◆ Provided passage
6)  Remember:  Precious and dear, wonderful Hospice workers - you're taking on babes in the woods here!  OR, to be brutally frank:  one way or another, CS patients and their care takers are perhaps the population *most in need* of the kinds of guidance and support in which Hospice absolutely excels (even as CS patients and their families may proverbially be arriving at your doorstep uniquely ill equipped for the joint journey ahead).
     What that means in practice: understand that your CS patient and their family or caretakers are coming to you with perhaps more than their share of special needs (as highlighted above),  and likely also as a result of having run out of otherwise CS church sanctioned resources.  While there are CS church sanctioned  “Christian Science Nurses”  [iv]  as well as a number of “Christian Science Nursing Homes” [v] in existence around the country, there is nothing akin to traditional nursing - or any version of Hospice - offered in them, through them, or by them.  Further,  in no instance do any of these entities provide or offer any sort of medical assistance or treatment, no pain management other than prayer, nor do they have an understanding of what is physically happening along the way (practically, objectively, or otherwise).   Odds are – again by definition – the CS patient on your roster is not going to have an ongoing involvement with either entity (if there ever was one prior to enlisting), but it may be useful to know that this is yet another choice your patient has made along their way to coming into your care.

◆ Dataset
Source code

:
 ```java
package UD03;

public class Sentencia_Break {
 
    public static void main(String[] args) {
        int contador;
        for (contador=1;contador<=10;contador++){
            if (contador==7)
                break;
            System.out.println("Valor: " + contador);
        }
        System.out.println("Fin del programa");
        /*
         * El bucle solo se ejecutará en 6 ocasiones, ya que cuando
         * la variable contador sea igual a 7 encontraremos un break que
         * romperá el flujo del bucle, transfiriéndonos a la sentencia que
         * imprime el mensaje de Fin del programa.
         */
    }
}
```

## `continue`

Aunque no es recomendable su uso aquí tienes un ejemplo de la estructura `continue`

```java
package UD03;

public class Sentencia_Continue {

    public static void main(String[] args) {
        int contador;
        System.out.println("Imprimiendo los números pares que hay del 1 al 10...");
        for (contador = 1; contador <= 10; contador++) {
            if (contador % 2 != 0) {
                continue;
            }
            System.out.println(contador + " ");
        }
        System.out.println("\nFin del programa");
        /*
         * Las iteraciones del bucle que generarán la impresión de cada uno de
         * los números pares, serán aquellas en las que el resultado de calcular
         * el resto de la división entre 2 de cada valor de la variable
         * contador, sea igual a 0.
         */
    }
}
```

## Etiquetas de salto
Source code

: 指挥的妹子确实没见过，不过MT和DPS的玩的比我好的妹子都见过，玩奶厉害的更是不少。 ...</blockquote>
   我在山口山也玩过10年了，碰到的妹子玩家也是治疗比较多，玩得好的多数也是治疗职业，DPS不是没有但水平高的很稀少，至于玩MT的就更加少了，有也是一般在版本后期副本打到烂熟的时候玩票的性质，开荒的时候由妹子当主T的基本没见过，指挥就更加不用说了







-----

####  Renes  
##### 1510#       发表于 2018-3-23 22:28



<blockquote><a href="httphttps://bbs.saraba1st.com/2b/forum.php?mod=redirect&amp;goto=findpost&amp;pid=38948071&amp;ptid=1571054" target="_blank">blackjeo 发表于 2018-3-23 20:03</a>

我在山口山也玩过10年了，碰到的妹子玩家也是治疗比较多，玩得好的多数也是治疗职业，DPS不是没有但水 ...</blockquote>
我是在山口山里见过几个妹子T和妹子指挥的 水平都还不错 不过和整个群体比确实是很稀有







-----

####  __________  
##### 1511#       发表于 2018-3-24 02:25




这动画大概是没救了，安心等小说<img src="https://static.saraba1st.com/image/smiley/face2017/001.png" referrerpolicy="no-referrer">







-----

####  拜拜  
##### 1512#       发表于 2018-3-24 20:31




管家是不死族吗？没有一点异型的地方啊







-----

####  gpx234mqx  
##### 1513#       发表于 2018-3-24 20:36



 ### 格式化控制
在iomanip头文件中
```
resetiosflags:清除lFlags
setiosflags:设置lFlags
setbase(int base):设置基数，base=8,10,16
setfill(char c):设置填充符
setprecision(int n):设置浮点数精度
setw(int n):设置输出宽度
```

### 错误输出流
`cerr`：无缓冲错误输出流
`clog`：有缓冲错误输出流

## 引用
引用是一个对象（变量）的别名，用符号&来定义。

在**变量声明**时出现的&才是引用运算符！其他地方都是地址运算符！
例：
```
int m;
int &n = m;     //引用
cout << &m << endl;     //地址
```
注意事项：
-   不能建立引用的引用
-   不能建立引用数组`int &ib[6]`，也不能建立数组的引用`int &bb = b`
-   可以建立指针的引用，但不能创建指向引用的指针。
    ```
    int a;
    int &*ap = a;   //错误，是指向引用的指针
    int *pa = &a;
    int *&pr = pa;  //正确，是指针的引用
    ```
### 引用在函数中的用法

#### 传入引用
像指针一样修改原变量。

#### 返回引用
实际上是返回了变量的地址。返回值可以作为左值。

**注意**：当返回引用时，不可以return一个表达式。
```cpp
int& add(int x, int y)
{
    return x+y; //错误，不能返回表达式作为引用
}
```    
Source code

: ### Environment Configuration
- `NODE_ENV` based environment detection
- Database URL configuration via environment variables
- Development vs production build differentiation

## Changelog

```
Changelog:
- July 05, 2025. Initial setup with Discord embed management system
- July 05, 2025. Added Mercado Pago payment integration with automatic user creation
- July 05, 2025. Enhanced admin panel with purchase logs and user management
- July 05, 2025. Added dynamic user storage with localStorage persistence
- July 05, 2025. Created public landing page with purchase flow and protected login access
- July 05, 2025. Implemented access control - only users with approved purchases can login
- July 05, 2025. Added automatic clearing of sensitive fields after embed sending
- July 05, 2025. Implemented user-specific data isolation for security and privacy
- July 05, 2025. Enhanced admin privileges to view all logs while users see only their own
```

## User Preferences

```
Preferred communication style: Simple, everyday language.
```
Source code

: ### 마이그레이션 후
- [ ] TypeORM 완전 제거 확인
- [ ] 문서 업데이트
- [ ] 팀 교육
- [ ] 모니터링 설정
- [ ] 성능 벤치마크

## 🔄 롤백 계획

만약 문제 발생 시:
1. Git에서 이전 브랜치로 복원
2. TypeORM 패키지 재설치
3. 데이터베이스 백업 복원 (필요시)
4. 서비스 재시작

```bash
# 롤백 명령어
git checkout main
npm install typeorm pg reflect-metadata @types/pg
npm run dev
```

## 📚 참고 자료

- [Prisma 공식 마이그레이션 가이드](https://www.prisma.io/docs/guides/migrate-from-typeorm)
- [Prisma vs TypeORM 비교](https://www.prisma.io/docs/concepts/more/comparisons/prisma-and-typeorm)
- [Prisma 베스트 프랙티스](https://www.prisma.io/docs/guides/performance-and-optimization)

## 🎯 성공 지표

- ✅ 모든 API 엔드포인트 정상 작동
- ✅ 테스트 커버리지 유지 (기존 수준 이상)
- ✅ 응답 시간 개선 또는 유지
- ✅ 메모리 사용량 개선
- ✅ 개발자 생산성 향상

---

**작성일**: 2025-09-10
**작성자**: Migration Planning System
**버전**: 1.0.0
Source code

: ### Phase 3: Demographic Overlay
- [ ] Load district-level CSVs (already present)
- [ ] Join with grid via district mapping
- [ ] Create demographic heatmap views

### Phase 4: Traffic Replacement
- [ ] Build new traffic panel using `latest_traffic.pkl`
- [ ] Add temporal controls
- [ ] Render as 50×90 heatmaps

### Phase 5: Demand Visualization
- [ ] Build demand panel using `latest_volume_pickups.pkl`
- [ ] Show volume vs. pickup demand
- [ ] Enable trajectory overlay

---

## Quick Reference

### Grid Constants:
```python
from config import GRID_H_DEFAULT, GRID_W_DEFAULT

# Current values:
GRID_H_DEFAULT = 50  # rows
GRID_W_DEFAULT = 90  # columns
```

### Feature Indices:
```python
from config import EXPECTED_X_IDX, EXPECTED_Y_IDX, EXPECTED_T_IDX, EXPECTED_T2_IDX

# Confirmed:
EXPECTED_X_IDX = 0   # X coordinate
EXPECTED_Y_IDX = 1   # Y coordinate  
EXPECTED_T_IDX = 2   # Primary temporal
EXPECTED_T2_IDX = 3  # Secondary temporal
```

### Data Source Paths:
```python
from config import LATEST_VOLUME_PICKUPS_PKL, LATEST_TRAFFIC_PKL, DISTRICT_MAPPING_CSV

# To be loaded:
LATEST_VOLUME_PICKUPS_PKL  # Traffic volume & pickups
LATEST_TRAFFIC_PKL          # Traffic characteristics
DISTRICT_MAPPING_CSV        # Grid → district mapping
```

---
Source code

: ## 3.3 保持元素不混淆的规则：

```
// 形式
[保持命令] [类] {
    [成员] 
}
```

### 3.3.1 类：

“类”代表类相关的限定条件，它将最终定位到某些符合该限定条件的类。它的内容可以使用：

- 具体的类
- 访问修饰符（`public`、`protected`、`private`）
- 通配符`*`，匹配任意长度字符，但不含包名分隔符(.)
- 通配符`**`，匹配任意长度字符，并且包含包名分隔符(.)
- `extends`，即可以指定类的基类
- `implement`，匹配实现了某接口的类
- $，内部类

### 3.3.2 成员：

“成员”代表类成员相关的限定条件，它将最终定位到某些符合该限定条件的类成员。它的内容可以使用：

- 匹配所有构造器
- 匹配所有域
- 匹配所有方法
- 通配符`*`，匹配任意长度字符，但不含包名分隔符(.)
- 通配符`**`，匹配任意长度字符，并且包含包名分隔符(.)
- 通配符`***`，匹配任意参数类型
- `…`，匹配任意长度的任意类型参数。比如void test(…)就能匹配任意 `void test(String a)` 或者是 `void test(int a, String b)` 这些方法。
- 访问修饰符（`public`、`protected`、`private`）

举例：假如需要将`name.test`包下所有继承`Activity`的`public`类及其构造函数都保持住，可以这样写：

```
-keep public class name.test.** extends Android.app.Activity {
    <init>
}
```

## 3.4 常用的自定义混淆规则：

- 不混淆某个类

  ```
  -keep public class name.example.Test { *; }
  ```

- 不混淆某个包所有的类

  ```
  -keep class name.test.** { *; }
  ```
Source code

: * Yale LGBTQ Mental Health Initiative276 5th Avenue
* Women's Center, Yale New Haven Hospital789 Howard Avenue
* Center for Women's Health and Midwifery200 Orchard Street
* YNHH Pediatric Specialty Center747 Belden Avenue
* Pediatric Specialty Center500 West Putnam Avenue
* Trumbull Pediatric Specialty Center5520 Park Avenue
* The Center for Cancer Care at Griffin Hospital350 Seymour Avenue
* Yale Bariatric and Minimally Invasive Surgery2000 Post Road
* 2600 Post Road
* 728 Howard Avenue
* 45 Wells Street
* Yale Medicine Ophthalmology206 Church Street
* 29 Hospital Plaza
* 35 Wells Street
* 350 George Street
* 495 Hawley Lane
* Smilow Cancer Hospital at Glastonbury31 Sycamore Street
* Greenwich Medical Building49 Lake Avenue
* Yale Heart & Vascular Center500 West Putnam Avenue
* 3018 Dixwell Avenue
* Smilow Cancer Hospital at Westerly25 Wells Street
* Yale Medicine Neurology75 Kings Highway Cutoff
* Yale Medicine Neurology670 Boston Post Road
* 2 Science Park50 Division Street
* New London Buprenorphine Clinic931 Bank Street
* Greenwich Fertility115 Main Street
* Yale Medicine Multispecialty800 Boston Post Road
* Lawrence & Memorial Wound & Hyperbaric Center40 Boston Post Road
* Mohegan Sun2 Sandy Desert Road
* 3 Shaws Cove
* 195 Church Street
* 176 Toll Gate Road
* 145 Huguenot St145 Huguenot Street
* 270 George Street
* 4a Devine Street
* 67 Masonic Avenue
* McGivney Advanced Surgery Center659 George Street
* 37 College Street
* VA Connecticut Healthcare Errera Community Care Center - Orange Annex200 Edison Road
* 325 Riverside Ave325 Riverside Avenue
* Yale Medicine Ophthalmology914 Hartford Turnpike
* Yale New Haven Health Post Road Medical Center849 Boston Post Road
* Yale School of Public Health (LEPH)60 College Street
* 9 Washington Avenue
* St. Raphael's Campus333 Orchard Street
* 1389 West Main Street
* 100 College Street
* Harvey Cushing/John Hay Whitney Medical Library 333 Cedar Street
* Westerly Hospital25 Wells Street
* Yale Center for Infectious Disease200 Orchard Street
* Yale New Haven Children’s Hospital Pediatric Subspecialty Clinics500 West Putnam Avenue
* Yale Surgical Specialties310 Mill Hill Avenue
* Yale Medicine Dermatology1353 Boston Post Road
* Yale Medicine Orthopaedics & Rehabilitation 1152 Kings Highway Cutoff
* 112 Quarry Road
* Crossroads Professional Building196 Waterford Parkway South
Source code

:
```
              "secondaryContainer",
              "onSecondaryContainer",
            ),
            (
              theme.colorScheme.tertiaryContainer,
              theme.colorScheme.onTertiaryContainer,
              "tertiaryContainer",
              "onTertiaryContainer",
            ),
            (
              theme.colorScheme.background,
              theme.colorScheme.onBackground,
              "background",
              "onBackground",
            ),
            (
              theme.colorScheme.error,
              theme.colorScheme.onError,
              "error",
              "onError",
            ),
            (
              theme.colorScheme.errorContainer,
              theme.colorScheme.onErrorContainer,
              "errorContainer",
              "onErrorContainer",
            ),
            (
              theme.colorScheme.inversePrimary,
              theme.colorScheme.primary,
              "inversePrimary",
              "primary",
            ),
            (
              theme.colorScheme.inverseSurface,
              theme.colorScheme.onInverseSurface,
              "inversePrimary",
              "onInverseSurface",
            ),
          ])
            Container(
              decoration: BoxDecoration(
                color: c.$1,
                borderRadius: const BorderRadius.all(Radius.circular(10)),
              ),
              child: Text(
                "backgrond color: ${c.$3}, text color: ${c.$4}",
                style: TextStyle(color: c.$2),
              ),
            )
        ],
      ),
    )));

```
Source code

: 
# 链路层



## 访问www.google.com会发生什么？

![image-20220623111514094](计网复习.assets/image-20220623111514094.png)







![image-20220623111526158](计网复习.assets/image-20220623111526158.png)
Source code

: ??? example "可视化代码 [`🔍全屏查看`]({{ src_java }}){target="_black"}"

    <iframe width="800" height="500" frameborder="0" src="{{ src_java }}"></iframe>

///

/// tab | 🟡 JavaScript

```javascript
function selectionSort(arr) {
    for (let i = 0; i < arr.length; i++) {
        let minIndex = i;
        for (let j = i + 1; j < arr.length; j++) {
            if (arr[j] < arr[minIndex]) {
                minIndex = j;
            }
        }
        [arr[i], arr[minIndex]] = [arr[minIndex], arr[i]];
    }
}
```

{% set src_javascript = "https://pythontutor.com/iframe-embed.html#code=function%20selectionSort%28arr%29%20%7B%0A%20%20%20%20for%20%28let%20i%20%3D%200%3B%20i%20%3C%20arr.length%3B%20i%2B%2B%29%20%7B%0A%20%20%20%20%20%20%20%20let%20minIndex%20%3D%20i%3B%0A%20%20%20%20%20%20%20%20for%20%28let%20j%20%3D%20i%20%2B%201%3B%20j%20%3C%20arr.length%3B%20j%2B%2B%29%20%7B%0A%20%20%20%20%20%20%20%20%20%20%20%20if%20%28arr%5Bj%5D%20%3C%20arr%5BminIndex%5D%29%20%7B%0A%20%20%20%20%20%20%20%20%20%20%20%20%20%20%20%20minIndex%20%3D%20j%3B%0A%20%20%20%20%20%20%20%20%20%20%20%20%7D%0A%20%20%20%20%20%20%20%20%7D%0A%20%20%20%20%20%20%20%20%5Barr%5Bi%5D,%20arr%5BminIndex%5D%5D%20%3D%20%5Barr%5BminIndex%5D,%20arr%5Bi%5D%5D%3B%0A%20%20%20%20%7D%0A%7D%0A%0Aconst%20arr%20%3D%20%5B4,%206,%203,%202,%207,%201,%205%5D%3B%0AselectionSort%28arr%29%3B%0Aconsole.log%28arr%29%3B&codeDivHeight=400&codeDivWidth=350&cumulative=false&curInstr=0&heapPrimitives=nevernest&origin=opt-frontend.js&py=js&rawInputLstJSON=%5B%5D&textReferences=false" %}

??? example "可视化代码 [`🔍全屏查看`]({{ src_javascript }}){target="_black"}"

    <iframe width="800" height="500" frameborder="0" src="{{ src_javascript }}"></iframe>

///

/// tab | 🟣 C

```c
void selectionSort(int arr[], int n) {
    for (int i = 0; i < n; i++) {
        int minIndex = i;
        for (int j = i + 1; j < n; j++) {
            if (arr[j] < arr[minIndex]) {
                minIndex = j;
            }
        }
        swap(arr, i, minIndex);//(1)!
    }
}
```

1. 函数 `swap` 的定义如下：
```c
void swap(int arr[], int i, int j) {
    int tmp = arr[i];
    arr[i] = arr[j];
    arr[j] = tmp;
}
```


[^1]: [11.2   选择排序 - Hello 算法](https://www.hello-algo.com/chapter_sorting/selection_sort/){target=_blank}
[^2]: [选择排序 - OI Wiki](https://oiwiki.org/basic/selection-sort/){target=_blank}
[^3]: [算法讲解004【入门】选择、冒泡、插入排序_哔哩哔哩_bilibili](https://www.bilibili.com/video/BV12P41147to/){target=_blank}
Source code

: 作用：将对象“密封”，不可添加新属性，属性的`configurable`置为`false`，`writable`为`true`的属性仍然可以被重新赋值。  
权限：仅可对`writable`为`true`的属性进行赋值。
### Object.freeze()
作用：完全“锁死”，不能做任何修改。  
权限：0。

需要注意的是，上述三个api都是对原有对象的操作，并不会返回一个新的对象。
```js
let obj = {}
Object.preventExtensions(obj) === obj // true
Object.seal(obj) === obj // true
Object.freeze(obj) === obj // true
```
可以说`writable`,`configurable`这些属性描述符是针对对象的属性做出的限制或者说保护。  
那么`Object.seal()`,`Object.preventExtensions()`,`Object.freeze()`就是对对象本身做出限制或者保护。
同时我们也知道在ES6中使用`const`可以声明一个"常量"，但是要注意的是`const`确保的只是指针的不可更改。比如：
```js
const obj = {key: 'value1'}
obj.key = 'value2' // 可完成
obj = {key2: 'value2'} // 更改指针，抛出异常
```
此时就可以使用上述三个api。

◆ Parts of the exercise
a – In the passage on Christian Science patients in hospice care, what pain management do the church-sanctioned nursing homes offer?
b – Pick up the passage on Christian Science patients in hospice care right after its last sentence and keep writing in the same voice.

◆ Per-task answers
a – None other than prayer.

b –
     From the perspective of this firmly non-CS daughter who was full time caretaker of a devoutly CS Dad,  the prospect of navigating this mutually unfamiliar territory ahead of us without the assistance of at least one experienced guide was totally terrifying.  The way I’d led into discussions regarding potential enrollment with Hospice with my Dad was to put it this way  (as often as opportunity allowed, and as his abilities were deteriorating in very self-evident ways for him):  we were “clearly entering territory and times that neither of us had any familiarity with, and just like Lewis and Clark [since we happen to share a passion for history],  enlisting a guide who did  know the territory and terrain ahead, and who had traversed it before,  would be of unparalleled value to both of us”;  he found he could comfortably agree with that.  By that point we were firmly on our own – and of course I will always be deeply grateful he made that choice.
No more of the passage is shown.